**TAREFAS PROPOSTAS:**
[A] No texto sobre filmes de epidemia, quem assina o roteiro e a direção de “A gripe”?
[B] Imprima o trecho do texto sobre filmes de epidemia que começa em "Eu destacaria três" e termina em "lançado em 2013.".
[C] Dê continuidade ao texto sobre filmes de epidemia a partir do ponto em que ele termina.

**TEXTO DE ORIGEM:**
^^^^^^^^^^^^^^^^
Cinema: Um caso de amor em meio à epidemia
Edgar Vianna de Andrade - Atualizado em 21/09/2020 17:04
Raros são os filmes sobre doenças contagiosas produzidos de forma consistente. Ou lhes falta roteiro ou lhes falta direção. Excluirei os filmes em que as pessoas contaminadas se transformam em zumbis. Existem muitos. Geralmente, eles são construídos como metáforas. A economia, a sociedade e a cultura padronizantes transformam as pessoas em zumbis. E a coisa pega. Já comentei os filmes relacionados a “Extermínio”, ambos sobre epidemia de zumbis. “Rec” é um filme de terror misturado com ficção científica. “Ensaio sobre a cegueira” tem um objetivo claramente político. “Demente” é também um filme que denuncia as artimanhas do capitalismo. “Os doze macacos” mergulha muito na ficção científica, com viagens no tempo e transmissão por viajantes.
Eu destacaria três que merecem mais atenção: “Sentidos do amor”, “O enigma de Andrômeda” e “Contágio”. Amigos, parentes e conhecidos insistem para que eu busque filmes nas plataformas em vez de na minha imensa coleção de DVDs, algo completamente fora de moda e superado por meios digitais. Cedi a eles e admiti assistir a “A gripe”, filme coreano com roteiro e direção de Kim Sung-su lançado em 2013.
A atmosfera da pandemia causada pela Covid-19 vem se formando desde o início do século XXI. Paira sobre a humanidade o risco de epidemias com potencial pandêmico. A gripe H1N1, em 2009-10, prometia causar um grande estrago se saísse da China. A gripe suína começou no México e ganhou o estatuto de pandemia. Mas não se disseminou como o esperado. O ebola saiu da África, mas foi contido. Acreditou-se no início que o novo coronavírus não prosperaria. Acabou ganhando o mundo.
^^^^^^^^^^^^^^^^
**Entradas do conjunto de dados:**
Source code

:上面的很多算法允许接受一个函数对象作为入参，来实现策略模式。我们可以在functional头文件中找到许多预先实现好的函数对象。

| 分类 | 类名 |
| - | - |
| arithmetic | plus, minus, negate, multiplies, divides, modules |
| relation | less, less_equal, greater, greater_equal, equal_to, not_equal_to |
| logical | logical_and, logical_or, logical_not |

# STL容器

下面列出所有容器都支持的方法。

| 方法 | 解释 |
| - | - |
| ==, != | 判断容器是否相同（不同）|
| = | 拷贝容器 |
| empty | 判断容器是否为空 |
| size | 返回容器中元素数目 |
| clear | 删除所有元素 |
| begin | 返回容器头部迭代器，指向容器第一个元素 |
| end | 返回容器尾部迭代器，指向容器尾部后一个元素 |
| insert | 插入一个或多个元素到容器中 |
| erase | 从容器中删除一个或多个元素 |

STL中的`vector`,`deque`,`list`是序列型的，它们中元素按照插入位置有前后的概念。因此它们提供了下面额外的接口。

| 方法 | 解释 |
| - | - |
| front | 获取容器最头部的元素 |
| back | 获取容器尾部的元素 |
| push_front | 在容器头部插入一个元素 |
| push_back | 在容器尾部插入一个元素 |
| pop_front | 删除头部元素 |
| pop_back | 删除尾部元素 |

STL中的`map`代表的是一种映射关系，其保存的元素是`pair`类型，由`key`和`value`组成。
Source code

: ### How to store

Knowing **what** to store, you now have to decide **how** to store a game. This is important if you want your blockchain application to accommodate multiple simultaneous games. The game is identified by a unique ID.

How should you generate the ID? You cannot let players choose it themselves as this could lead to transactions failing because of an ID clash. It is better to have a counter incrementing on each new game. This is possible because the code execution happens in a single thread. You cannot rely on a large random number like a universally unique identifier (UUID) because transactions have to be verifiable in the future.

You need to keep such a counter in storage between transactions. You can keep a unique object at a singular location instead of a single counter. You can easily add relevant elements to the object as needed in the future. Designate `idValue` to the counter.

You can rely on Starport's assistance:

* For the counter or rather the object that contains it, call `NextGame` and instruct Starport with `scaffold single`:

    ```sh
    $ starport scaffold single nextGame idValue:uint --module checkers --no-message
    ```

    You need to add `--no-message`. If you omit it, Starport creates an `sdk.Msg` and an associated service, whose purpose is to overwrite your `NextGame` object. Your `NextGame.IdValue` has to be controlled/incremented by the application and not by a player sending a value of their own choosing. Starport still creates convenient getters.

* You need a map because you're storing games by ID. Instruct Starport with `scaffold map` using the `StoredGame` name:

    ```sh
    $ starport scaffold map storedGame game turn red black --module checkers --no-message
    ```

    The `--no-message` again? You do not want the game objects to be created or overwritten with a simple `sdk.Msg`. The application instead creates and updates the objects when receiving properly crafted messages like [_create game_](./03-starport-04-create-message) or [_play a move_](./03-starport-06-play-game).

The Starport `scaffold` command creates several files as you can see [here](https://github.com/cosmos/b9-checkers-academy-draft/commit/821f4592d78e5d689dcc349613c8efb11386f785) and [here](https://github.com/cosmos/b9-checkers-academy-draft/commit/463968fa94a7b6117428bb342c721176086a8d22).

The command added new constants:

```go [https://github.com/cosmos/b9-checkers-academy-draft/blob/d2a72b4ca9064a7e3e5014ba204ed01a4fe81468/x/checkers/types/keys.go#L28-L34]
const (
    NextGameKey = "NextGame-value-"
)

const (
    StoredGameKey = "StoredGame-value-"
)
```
^^^^^^^^^^^^^^^^
**CONJUNTO DE RESPOSTAS:**
[A] Kim Sung-su.

[B]
Eu destacaria três que merecem mais atenção: “Sentidos do amor”, “O enigma de Andrômeda” e “Contágio”. Amigos, parentes e conhecidos insistem para que eu busque filmes nas plataformas em vez de na minha imensa coleção de DVDs, algo completamente fora de moda e superado por meios digitais. Cedi a eles e admiti assistir a “A gripe”, filme coreano com roteiro e direção de Kim Sung-su lançado em 2013.

[C]
“A gripe” imagina um surto de gripe aviária causado por uma cepa mortal de H5N1, no distrito de Bundang, Coreia do Sul. Rapidamente, ele se propaga, matando milhares de pessoas em 36 horas. Como no filme “Epidemia”, existe uma história de amor no contexto da epidemia. Em “Epidemia”, trata-se de um amor desfeito que se recompõe. Em “A gripe”, uma médica epidemiologista separada, com uma filha pequena, é salva por um socorrista também separado. Com altos e baixos, o amor se fortalece no meio da morte.
No entanto, outros problemas afloram em “A gripe”, como está ocorrendo com a pandemia do coronavírus. Países aparentemente “civilizados”, como é a Coreia do Sul, expõem suas garras. Não apenas o governo coreano quer conter a epidemia nos limites da cidade em que eclodiu. Os Estados Unidos querem conter a doença nas fronteiras coreanas. E assim como a força policial coreana apela para a violência contra a população em pânico, os Estados Unidos ameaçam um ataque militar ao país.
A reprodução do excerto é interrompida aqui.